EXERCISE REQUIREMENTS:
Can you collect every line below that contains the word "What"? Case counts.

[Items from a data source]
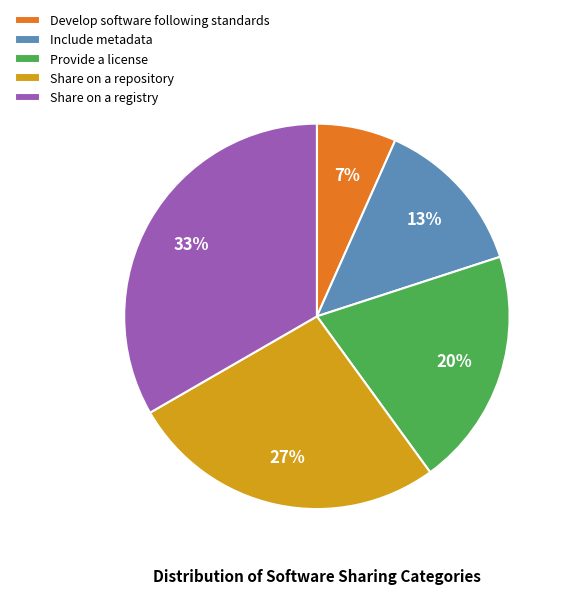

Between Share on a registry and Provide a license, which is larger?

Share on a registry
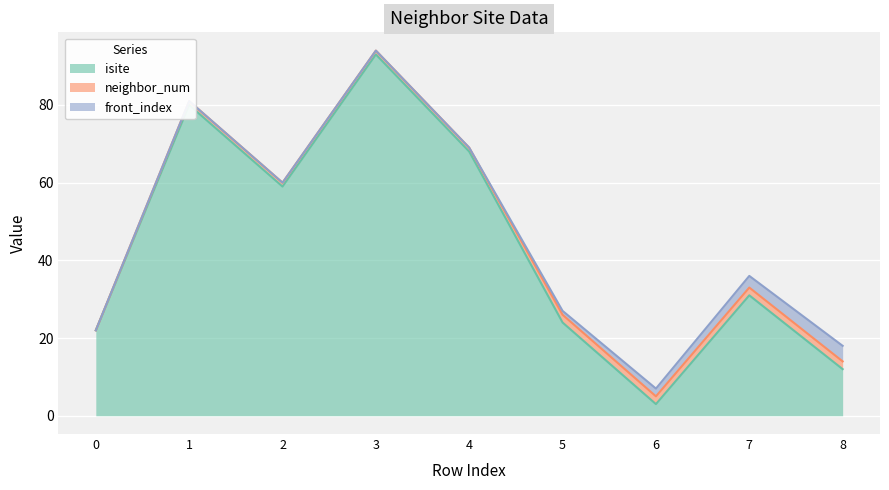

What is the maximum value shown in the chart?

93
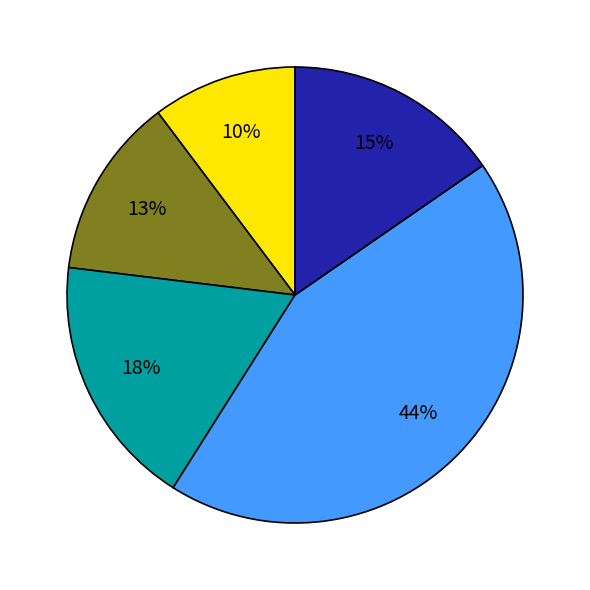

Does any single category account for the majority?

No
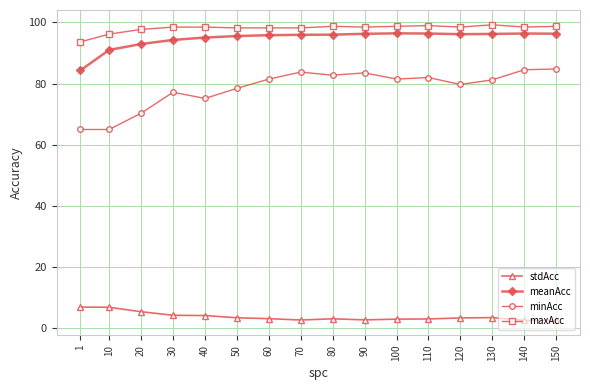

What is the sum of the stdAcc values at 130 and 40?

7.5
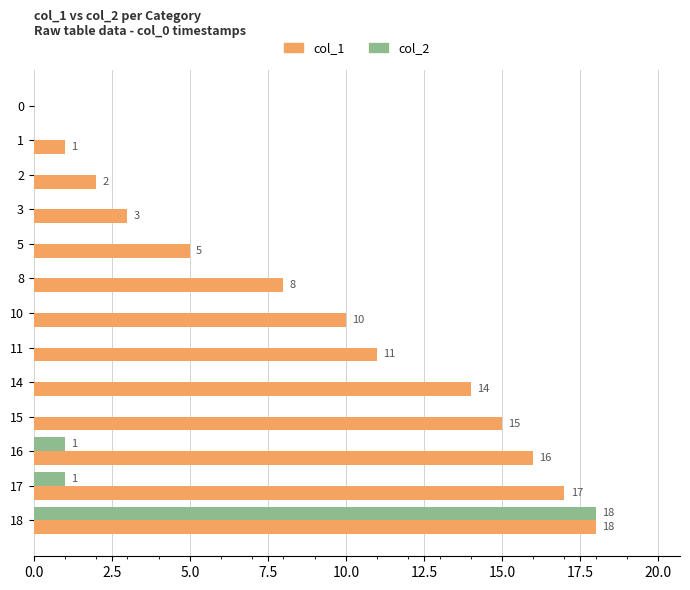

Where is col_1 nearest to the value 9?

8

WRITTEN RESPONSE:
What is the maximum value shown in the chart?
What is the sum of the stdAcc values at 130 and 40?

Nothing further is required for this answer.